> TASK INSTRUCTIONS:
Records follow. Print exactly the lines from the one that has "(172, 259) = (194, 532): cooking" through the one that has "(129, 291) = (92, 456): radio -> none", inclusive, and omit the pictures.

= Beginning of Section =

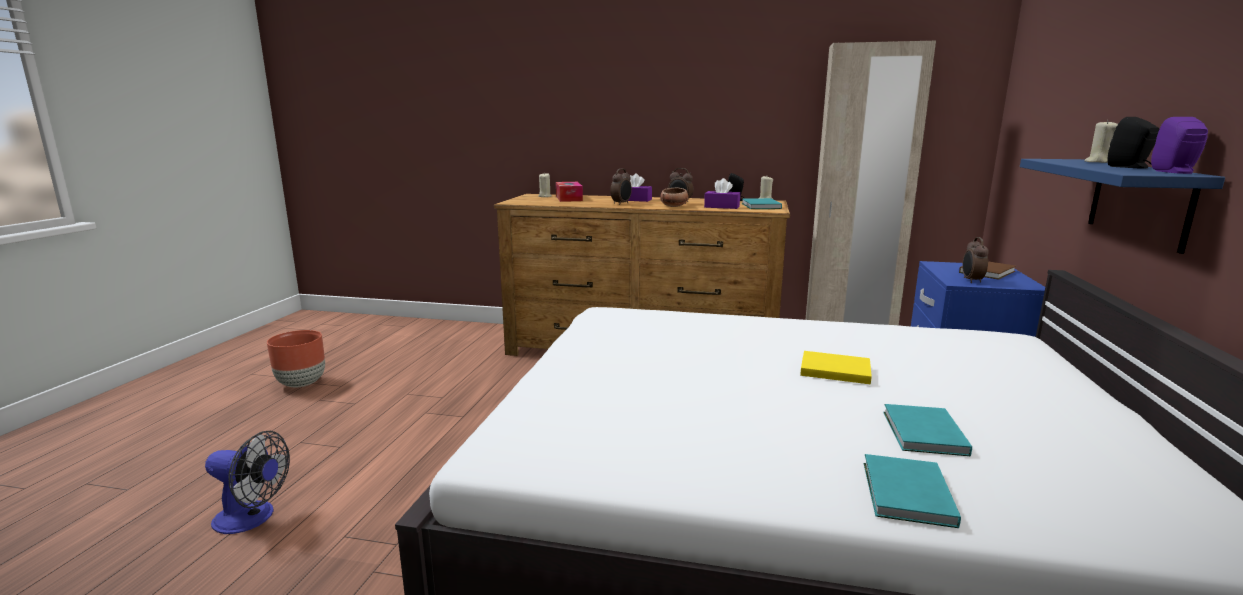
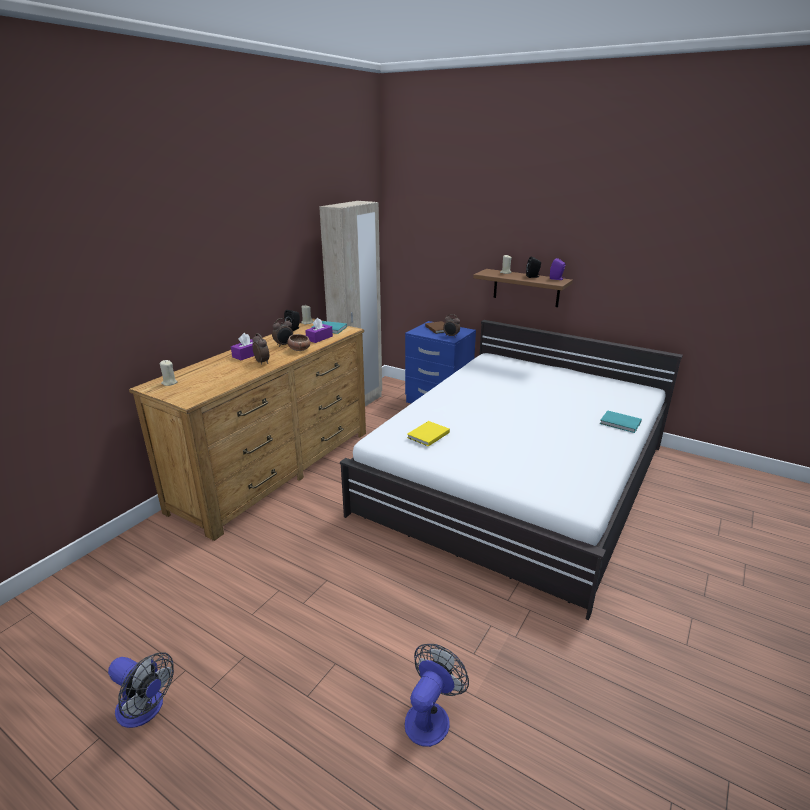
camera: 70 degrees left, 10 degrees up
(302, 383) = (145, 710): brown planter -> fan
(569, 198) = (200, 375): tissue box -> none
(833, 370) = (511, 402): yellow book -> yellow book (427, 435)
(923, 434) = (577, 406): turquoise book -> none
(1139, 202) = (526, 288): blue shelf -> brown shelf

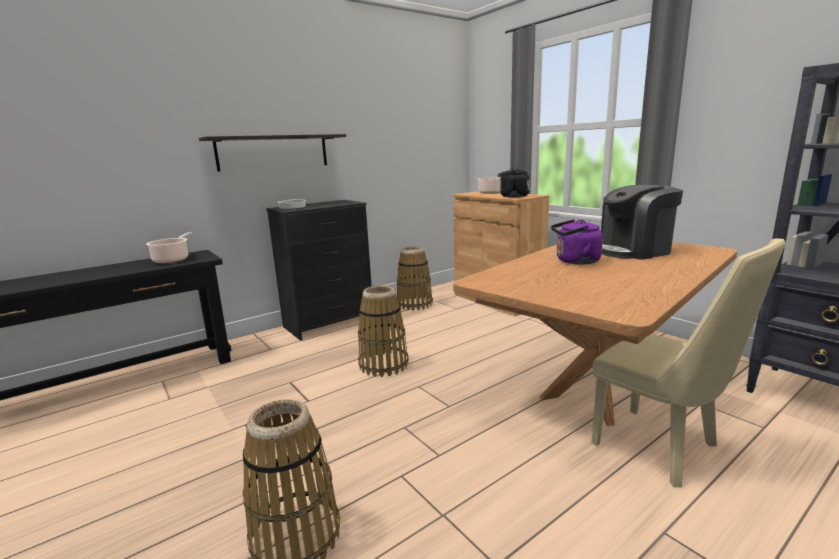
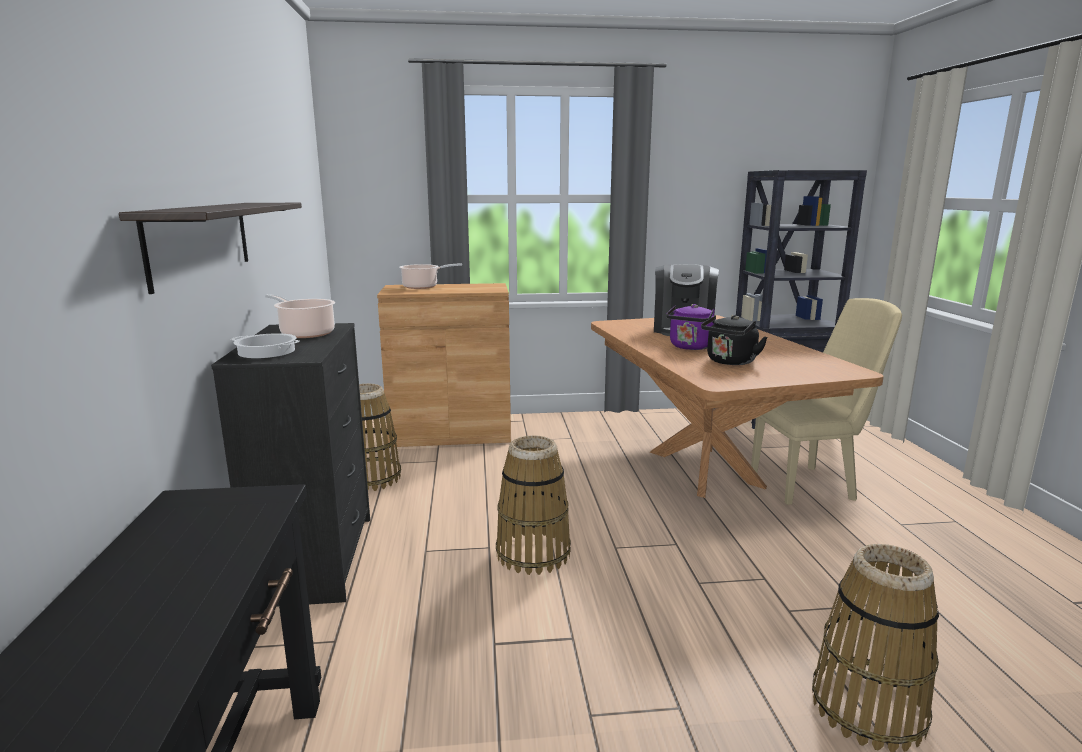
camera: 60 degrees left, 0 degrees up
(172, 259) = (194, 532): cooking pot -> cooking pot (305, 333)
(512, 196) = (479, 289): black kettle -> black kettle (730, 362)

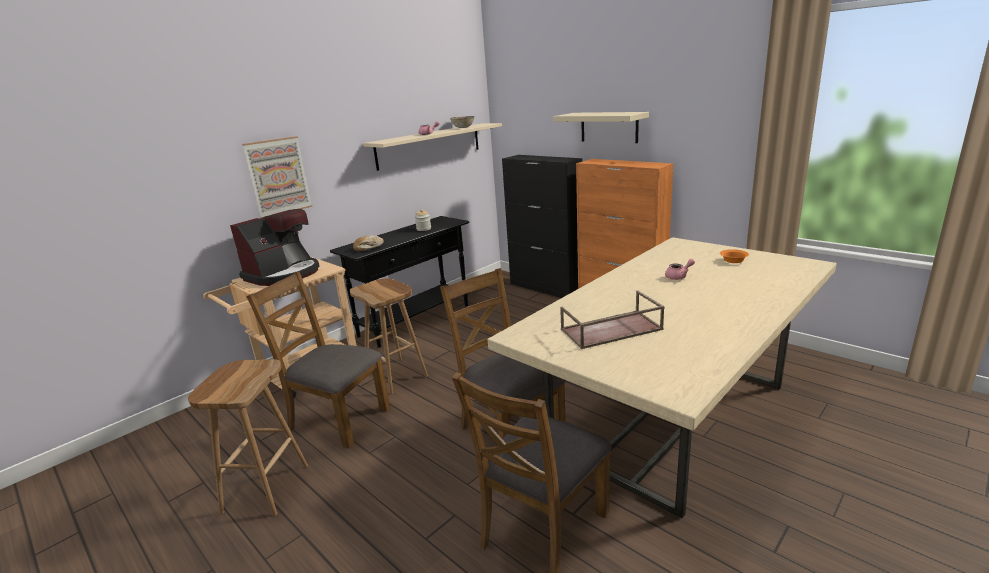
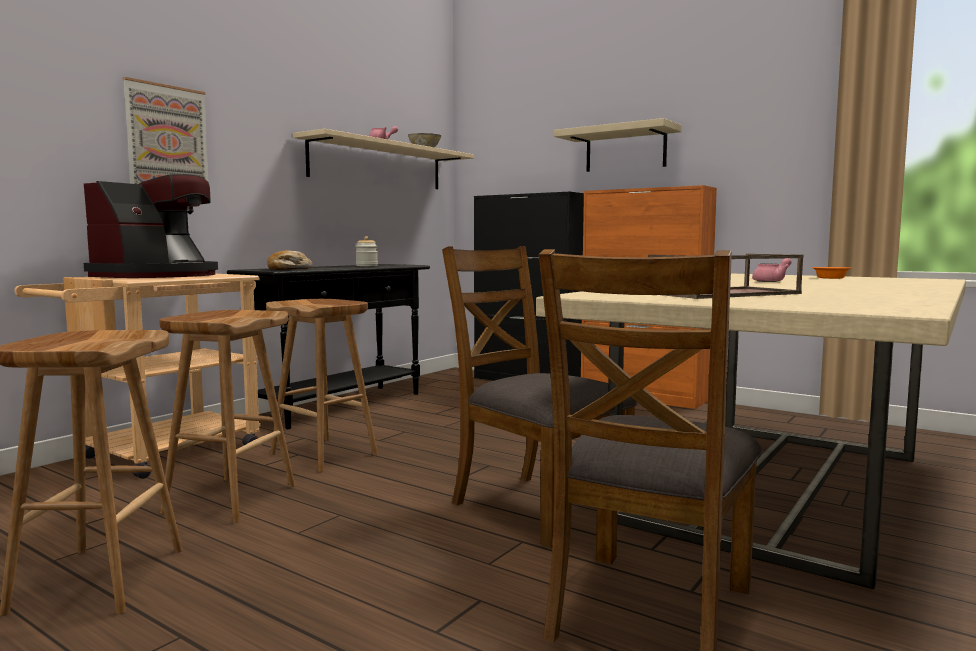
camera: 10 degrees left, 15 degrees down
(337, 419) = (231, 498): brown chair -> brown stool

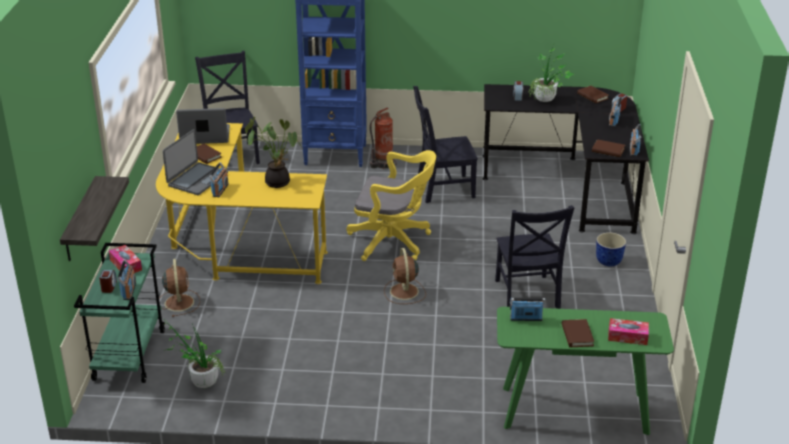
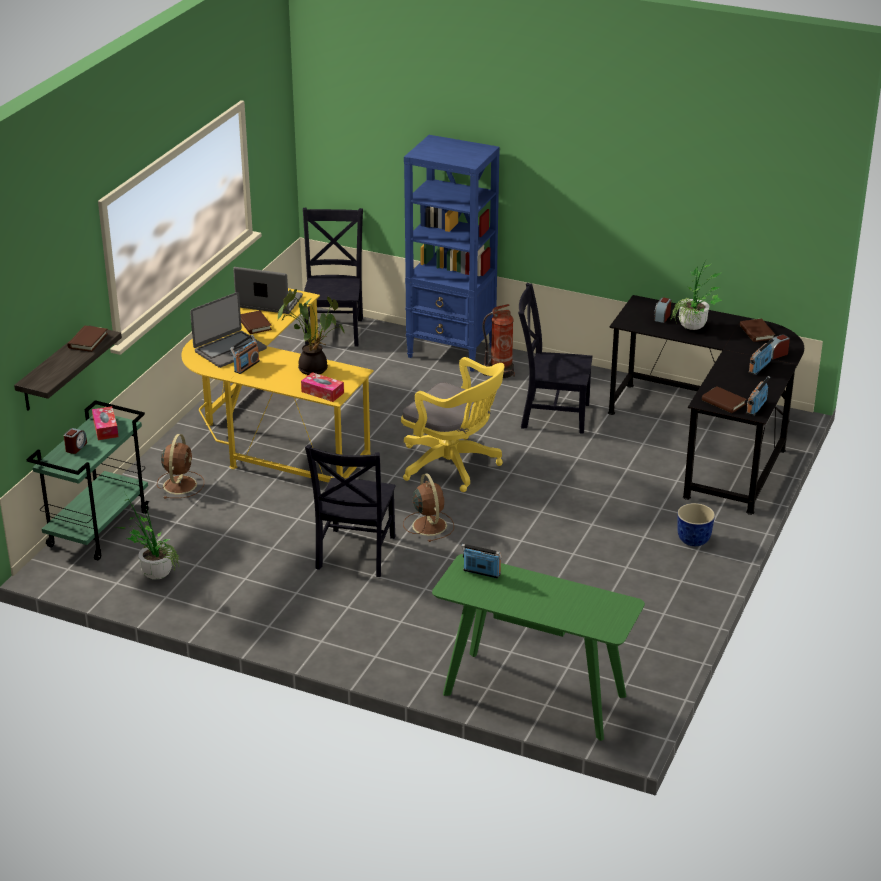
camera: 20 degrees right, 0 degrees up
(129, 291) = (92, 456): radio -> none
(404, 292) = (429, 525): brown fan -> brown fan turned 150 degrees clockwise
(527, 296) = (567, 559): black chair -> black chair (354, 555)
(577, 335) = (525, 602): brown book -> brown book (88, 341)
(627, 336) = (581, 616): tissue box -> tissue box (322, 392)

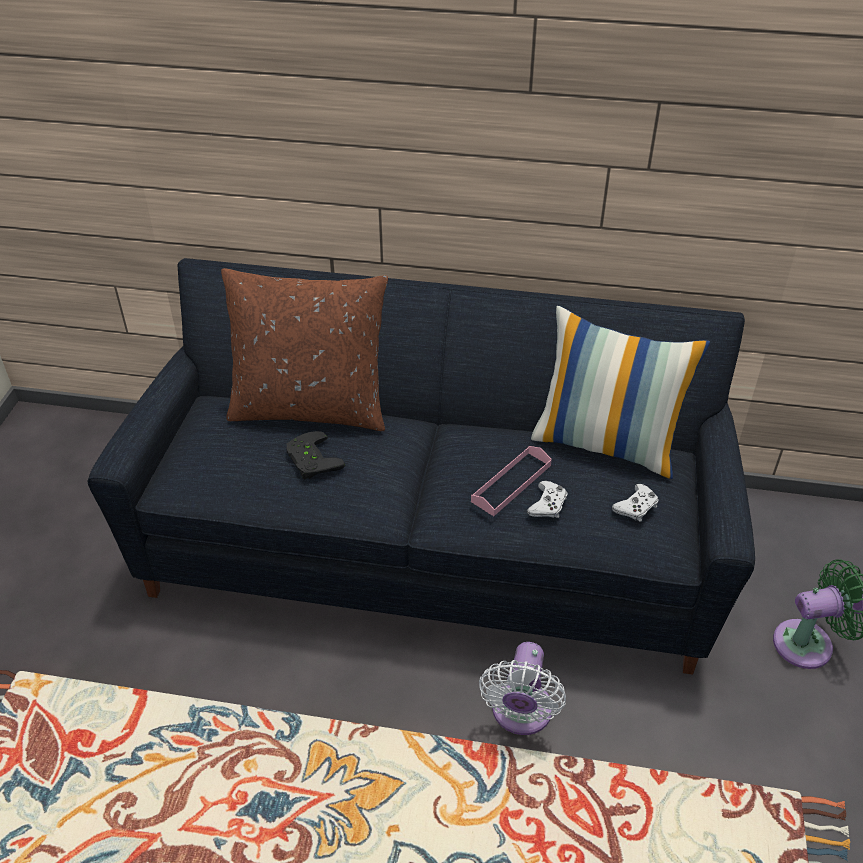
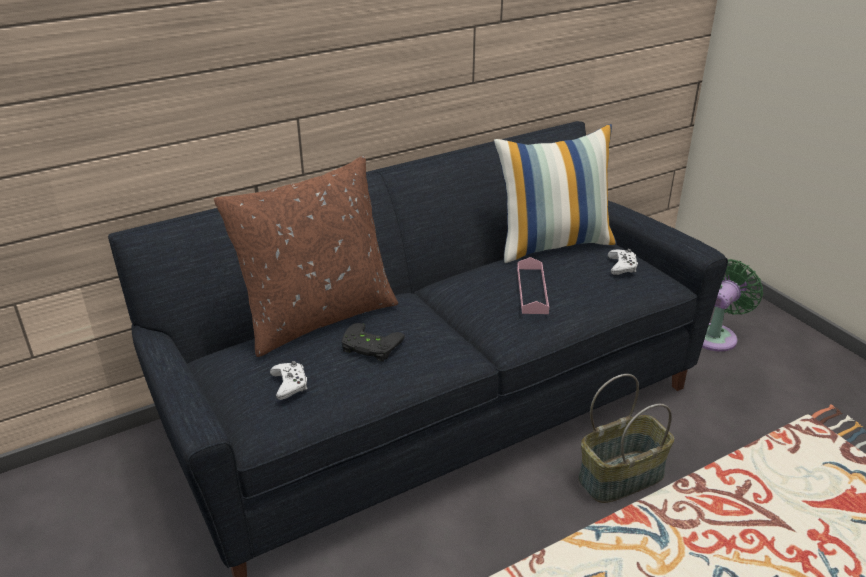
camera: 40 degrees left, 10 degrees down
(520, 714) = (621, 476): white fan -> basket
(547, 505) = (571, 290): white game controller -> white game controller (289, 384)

= End of Section =

> REPLY TO THE TASK:
(172, 259) = (194, 532): cooking pot -> cooking pot (305, 333)
(512, 196) = (479, 289): black kettle -> black kettle (730, 362)

camera: 10 degrees left, 15 degrees down
(337, 419) = (231, 498): brown chair -> brown stool

camera: 20 degrees right, 0 degrees up
(129, 291) = (92, 456): radio -> none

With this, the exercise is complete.